A volte l’idea preconcetta di conoscere qualcosa o qualcuno è solo la scusa che troviamo per giudicare, se poi oltre alla nostra presunta conoscenza subentra la paura dell’invasione allora il cerchio si chiude e si può prendere una posizione netta per dire un forte “si” o un forte “no” a seconda del nostro piano mentale strategico.

Cosa dire di quello che ho visto dell’Africa, o del granello di polvere che ho percepito io di quella terra immensa e piena di sfumature, anche se qualcuno la immagina “nera”.

Ho visto un luogo fatto di uomini come noi, coi nostri stessi limiti.

Ho visto un luogo dove si ride perché la cultura del pianto, quella europea, non gli appartiene.

Ho visto un luogo inconsapevole o forse silenzioso, come se le ingiustizie subite non venissero fatte parola perché il loro suono potrebbe distruggere anziché costruire…

e allora sono gli occhi a parlare.

Occhi che se li guardi di sfuggita sembrano accoglierti ma se li guardi a fondo trasudano dolore.

A differenza della nostra Europa, dove fotografare un bambino che non si conosce equivale quasi a stuprarlo, in Africa proprio i bambini sono i soggetti più facili da fotografare.

Girano liberi e accompagnano fratelli più piccoli, caricano barili d’acqua più pesanti di loro, caricano terra rossa su mezzi di fortuna, e poi giocano tra gli alberi e mangiano frutta.

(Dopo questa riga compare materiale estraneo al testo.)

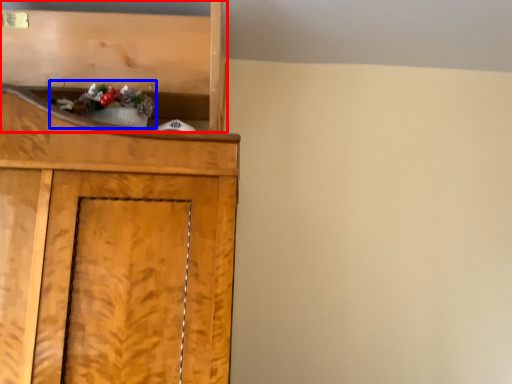
Question: Which point is further to the camera, shelf (highlighted by a red box) or christmas decoration (highlighted by a blue box)?

Choices:
 (A) shelf
 (B) christmas decoration

Answer: (A)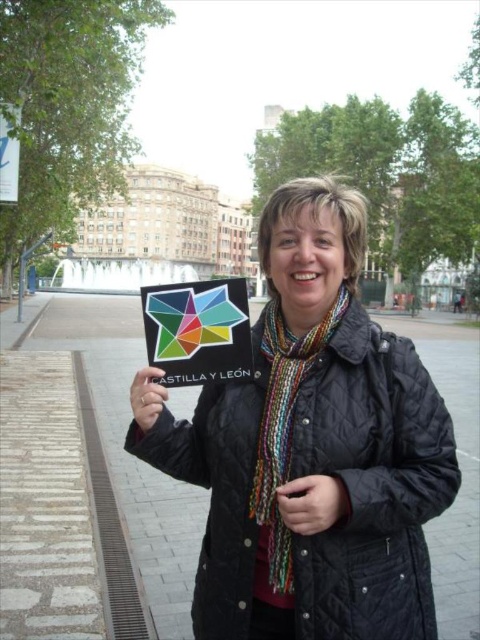
Question: Which point is farther to the camera?

Choices:
 (A) multicolored scarf at center
 (B) multicolored knitted scarf at center

Answer: (B)

Question: Does multicolored knitted scarf at center appear under matte black card at center?

Choices:
 (A) no
 (B) yes

Answer: (B)

Question: Is black quilted jacket at center below matte black card at center?

Choices:
 (A) yes
 (B) no

Answer: (B)

Question: Can you confirm if multicolored knitted scarf at center is positioned to the right of matte plastic sign at center?

Choices:
 (A) yes
 (B) no

Answer: (A)

Question: Which is farther from the matte black card at center?

Choices:
 (A) multicolored scarf at center
 (B) matte plastic sign at center
 (C) multicolored knitted scarf at center

Answer: (A)

Question: Considering the real-world distances, which object is farthest from the matte black card at center?

Choices:
 (A) matte plastic sign at center
 (B) black quilted jacket at center
 (C) multicolored knitted scarf at center

Answer: (B)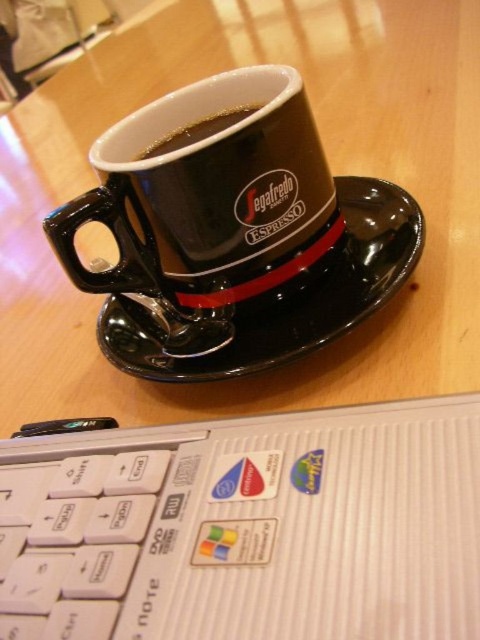
Who is more forward, (261,163) or (212,116)?

Point (261,163)

Who is positioned more to the left, glossy ceramic mug at center or black glossy cup at upper center?

black glossy cup at upper center is more to the left.

Measure the distance between point [156,252] and camera.

Point [156,252] and camera are 18.18 inches apart.

Locate an element on the screen. glossy ceramic mug at center is located at coordinates (206, 202).

Looking at this image, which of these two, black glossy saucer at center or black glossy cup at upper center, stands shorter?

black glossy cup at upper center

Between point (311, 266) and point (163, 150), which one is positioned in front?

Point (311, 266) is in front.

Between point (148, 342) and point (201, 124), which one is positioned in front?

Positioned in front is point (148, 342).

Identify the location of black glossy saucer at center. This screenshot has height=640, width=480. (286, 296).

Which is above, wooden table at center or black glossy saucer at center?

Positioned higher is wooden table at center.

Which is behind, point (10, 195) or point (352, 243)?

The point (10, 195) is behind.

This screenshot has height=640, width=480. What are the coordinates of `wooden table at center` in the screenshot? It's located at (332, 168).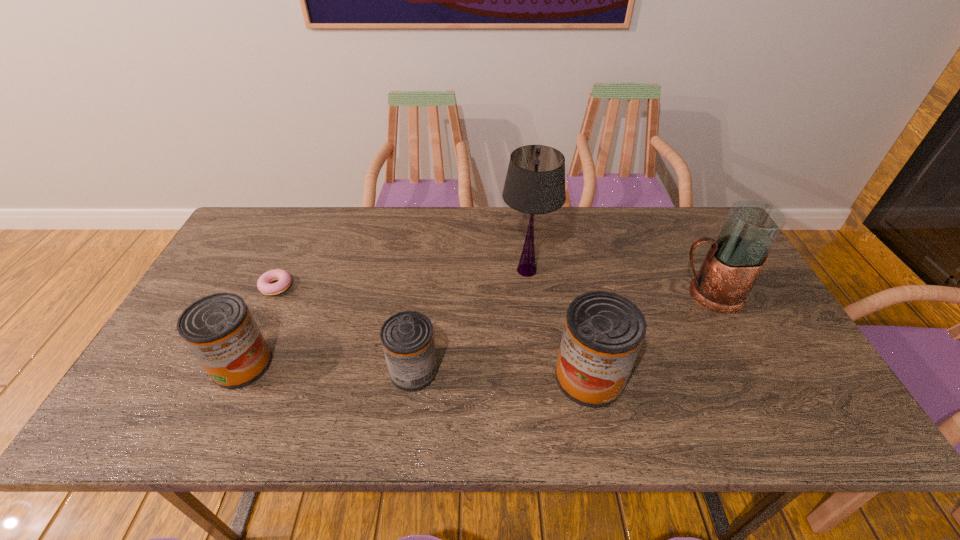
Locate which can is the second closest to the pitcher. Please provide its 2D coordinates. Your answer should be formatted as a tuple, i.e. [(x, y)], where the tuple contains the x and y coordinates of a point satisfying the conditions above.

[(407, 338)]

Where is `can that stands as the second closest to the second shortest can`? can that stands as the second closest to the second shortest can is located at coordinates [603, 332].

This screenshot has width=960, height=540. I want to click on free location that satisfies the following two spatial constraints: 1. on the front-facing side of the rightmost can; 2. on the right side of the tallest object, so click(539, 377).

At what (x,y) coordinates should I click in order to perform the action: click on free spot that satisfies the following two spatial constraints: 1. on the front side of the second tallest can; 2. on the left side of the rightmost can. Please return your answer as a coordinate pair (x, y). Looking at the image, I should click on (236, 377).

Identify the location of vacant space that satisfies the following two spatial constraints: 1. with the handle on the side of the rightmost object; 2. on the front side of the second can from left to right. (747, 371).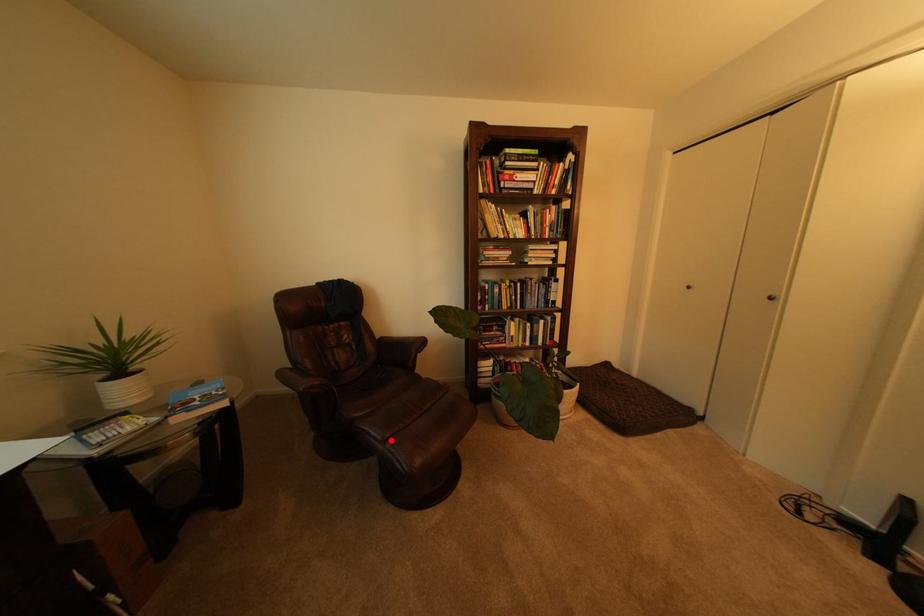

Ti guardano come si guarda un’invasore, eppure ti accolgono e sono pronti a sorriderti.

In Africa non si corre mai e il lavoro serve solo per mangiare ogni due o tre giorni.

Senza affanno e con una buona dose di pigrizia, gli uomini consumano le giornate sotto un’albero ad aspettare, le donne di solito lavorano, ma non è una regola fissa.

Non c’è cultura, questo è vero, non sanno della storia ma riconoscono un telefonino e fanno anche riprese, come noi europei.

E’ come se ci fosse un salto tra il loro essere a contatto con la Natura e la tecnologia, senza il percorso ad unire i due poli.

L’Africa immagina il mondo bianco, e se lo immagina come un posto di possibilità

e l’Europa giudica il mondo nero, come se sapesse di cosa sta parlando.

L’Africa è ricca e per questo è povera, e L’Europa è povera e per questo è ricca…

Ma l’uomo è lo stesso e sono le possibilità a tracciarne i confini e il valore.

L’Europa offre più possibilità di odiare e quindi, potendocelo permettere, odiamo.

L’Africa non si può permettere di odiare, non ha la cultura e gli extra per farlo.

Se sapessimo che noi uomini siamo in un luogo non luogo e in un tempo non tempo, forse potremmo cominciare a capire dove siamo veramente…

Potremmo cominciare a smettere di espanderci gonfiandoci come un cadavere trasportato a riva dal mare…

Siamo padroni di niente che distruggono tutto….

Il razzismo è solo un’idea di uomo che non ha la minima idea di cosa sia un’uomo e nemmeno lo ricerca…

Ci sarà sempre una ragione per odiare pronta li da raccogliere, e ci sarà sempre una ragione per amare nascosta tra rovi fatti di mille spine.